Since the textcategory1 gets encoded as well at the end of the input example in the form of sentence1[0];sentence2[0];textcategory1[0] separated by ;.

  1. How does this impact the overall input for a model since it doesnt just see a sentence pair but more?
  2. Does the fine-tuning layer see the two sentences as pairs or it sees as a single input and a label?
  3. Even though it works, if this is not the correct way how do I include the sense of tokens for the fine-tuning? I.e. use textcategory1 as or feature without messing with the embedding.
carlesoctav commented 1 year ago

What does the textcategory1 tell about? Does it mean sentence1 or sentence2 has the category of 'textcategory1', or just one of them?
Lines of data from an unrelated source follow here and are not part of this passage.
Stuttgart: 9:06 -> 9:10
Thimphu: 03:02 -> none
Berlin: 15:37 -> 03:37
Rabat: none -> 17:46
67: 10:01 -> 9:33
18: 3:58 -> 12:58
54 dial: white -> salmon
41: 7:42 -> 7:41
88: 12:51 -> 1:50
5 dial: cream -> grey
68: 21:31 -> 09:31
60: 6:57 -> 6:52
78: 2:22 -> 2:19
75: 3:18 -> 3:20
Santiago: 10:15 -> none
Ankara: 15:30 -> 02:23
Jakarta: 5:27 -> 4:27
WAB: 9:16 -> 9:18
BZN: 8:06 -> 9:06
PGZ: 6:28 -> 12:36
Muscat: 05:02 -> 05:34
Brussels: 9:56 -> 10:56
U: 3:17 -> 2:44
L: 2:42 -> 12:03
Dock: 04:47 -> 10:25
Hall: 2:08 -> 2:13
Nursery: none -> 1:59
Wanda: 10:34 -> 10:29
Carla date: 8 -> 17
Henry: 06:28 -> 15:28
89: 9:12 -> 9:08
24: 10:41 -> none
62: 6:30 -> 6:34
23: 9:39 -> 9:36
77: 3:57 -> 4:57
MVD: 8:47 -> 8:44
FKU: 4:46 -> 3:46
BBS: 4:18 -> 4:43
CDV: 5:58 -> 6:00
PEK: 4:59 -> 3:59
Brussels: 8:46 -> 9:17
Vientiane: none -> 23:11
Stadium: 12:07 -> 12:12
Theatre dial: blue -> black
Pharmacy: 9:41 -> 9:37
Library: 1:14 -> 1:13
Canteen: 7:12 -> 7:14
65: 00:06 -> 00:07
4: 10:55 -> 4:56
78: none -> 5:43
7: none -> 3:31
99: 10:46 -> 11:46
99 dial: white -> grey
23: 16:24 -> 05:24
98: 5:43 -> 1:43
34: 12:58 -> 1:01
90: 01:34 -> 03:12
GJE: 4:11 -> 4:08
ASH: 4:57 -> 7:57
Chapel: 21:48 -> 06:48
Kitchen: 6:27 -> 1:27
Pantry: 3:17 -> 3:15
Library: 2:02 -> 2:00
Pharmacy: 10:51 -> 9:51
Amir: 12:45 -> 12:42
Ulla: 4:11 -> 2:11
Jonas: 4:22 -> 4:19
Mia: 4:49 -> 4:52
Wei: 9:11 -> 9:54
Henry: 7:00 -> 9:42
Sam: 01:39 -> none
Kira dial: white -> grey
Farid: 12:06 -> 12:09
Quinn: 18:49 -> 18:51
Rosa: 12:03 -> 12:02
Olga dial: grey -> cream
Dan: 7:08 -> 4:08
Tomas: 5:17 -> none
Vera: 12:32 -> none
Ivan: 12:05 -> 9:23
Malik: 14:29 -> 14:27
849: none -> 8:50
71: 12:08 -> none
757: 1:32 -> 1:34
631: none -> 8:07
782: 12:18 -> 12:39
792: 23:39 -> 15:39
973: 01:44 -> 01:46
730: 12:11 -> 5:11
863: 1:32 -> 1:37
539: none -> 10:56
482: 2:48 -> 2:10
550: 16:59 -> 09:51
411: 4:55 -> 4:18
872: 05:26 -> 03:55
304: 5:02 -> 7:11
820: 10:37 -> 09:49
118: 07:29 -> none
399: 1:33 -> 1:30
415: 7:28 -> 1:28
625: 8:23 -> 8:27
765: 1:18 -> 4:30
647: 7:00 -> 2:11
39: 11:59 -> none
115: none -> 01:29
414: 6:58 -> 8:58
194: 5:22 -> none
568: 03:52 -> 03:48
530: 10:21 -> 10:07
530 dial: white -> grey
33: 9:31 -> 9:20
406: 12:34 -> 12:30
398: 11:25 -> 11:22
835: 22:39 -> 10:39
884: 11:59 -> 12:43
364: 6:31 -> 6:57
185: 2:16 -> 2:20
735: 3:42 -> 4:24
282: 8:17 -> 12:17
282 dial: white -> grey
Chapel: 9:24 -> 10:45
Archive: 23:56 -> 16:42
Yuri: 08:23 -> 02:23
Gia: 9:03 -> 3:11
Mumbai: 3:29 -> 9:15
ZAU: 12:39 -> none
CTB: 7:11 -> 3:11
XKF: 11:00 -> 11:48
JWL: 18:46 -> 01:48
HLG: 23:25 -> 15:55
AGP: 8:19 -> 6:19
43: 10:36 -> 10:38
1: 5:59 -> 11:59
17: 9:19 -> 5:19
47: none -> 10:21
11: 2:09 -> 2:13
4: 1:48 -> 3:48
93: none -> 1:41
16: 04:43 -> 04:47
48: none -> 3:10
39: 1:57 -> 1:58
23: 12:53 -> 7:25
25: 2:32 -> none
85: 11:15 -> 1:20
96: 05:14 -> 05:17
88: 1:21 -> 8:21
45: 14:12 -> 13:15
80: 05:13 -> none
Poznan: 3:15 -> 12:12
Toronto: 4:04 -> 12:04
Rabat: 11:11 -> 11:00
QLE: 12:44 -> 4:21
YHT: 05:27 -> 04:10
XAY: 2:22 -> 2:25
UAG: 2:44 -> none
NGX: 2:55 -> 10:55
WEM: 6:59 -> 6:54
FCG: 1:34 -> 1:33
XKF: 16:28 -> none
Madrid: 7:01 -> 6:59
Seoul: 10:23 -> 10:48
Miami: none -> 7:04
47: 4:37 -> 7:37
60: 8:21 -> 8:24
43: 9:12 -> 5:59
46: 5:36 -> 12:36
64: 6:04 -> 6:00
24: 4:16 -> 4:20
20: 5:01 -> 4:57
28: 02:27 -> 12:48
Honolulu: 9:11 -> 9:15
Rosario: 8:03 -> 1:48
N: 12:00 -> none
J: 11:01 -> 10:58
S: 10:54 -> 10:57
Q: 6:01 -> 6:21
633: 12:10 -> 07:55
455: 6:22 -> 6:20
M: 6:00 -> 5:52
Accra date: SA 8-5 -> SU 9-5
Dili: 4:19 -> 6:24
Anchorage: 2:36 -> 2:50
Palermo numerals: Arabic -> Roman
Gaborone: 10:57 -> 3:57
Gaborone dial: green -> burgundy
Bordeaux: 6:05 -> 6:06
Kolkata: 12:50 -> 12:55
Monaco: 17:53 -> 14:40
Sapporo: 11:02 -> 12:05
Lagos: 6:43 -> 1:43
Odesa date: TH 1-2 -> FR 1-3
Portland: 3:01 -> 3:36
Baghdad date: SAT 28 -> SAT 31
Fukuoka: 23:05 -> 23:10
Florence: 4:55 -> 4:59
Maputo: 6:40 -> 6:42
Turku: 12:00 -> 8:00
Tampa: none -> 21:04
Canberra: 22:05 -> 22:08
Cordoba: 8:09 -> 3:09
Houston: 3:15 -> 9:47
  1. It's a giveaway about the topic. The vector space is probably more separated by each topic, but It won't do that much in terms of metric evaluation, I guess.

  2. I rarely use the sentence-transformers interface, so I can't tell. But in general, you need two separate sentences to train a bi-encoder, since it will encode each sentence independently and try to minimize the distance of similar text and vice versa.

  3. You can try appending the textcategory to each sentence, such as 'textcategory: sentence1' and 'textcategory: sentence2', and do the usual way of fine-tuning. This is inspired by instructor-base way of encode a text.